A PrEP Ambassador Helps Save a Young Woman’s Life and Marriage
February 22nd, 2019 | story
Eighteen-year-old Mercy lives with her young son and husband in a small village on the shores of Uganda’s Lake Victoria. Mercy cares for her family and household, and relies entirely on her husband for money to do so. He is, Mercy notes, “very supportive.”
When Mercy was pregnant and visiting the antenatal clinic, she was counseled about pre-exposure prophylaxis (PrEP), a medication regime that prevents HIV infection in people who take it regularly. The woman who spoke with Mercy was a PrEP ambassador from PRIYA, a program funded by DREAMS-IC grantee University of Washington.
“It was my first time hearing about the drug,” Mercy recalls, but the woman from PRIYA explained everything and answered all Mercy’s questions, so she agreed to take the next step, which was an HIV test.
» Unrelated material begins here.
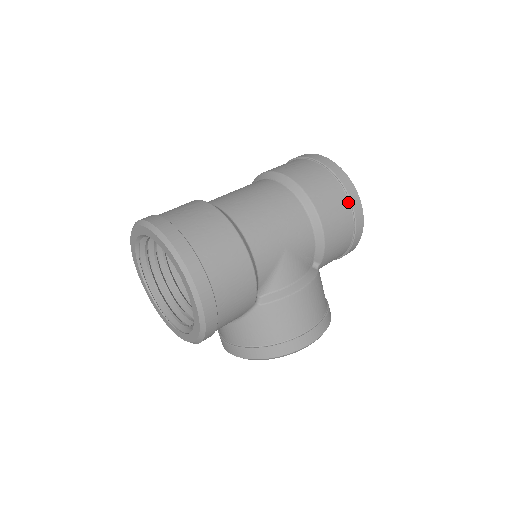
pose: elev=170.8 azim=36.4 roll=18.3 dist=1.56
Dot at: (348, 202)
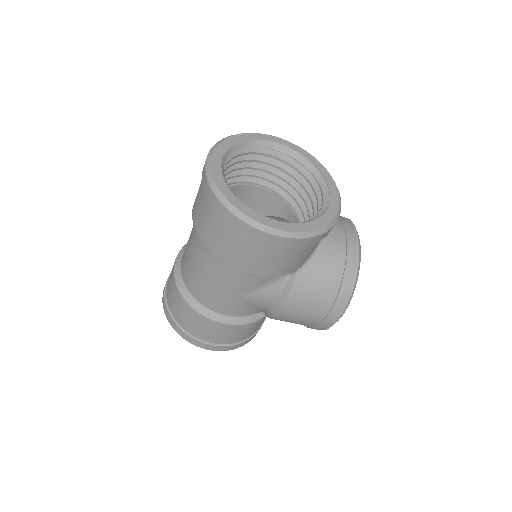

After testing negative, the clinic staff told Mercy that she was eligible to initiate PrEP. Mercy agreed because she knew that HIV was common among fisherfolk, and was suffering some trust problems with her husband. She hoped that starting PrEP would reduce her worry about acquiring HIV. This decision just may have saved Mercy’s life.
A few months after she started PrEP, Mercy happened upon antiretroviral drugs in her husband’s trouser pocket as she was ironing. She was “in shock and extremely disappointed,” that her husband had kept this important information from her.
But when she asked her husband about it, he ignored her. She pursued the truth for days until finally he admitted that he was indeed HIV-positive and had been on antiretroviral drugs for the past three years. This meant he had started treatment even before they got married.
Despite her anger at her husband’s life-threatening deception, Mercy decided to stay with her husband, in part because she knows that remaining on PrEP will protect her from infection.
“If I had not met the PRIYA PrEP ambassador, I would be in a very different—and much worse—situation right now,” Mercy says with a wry smile.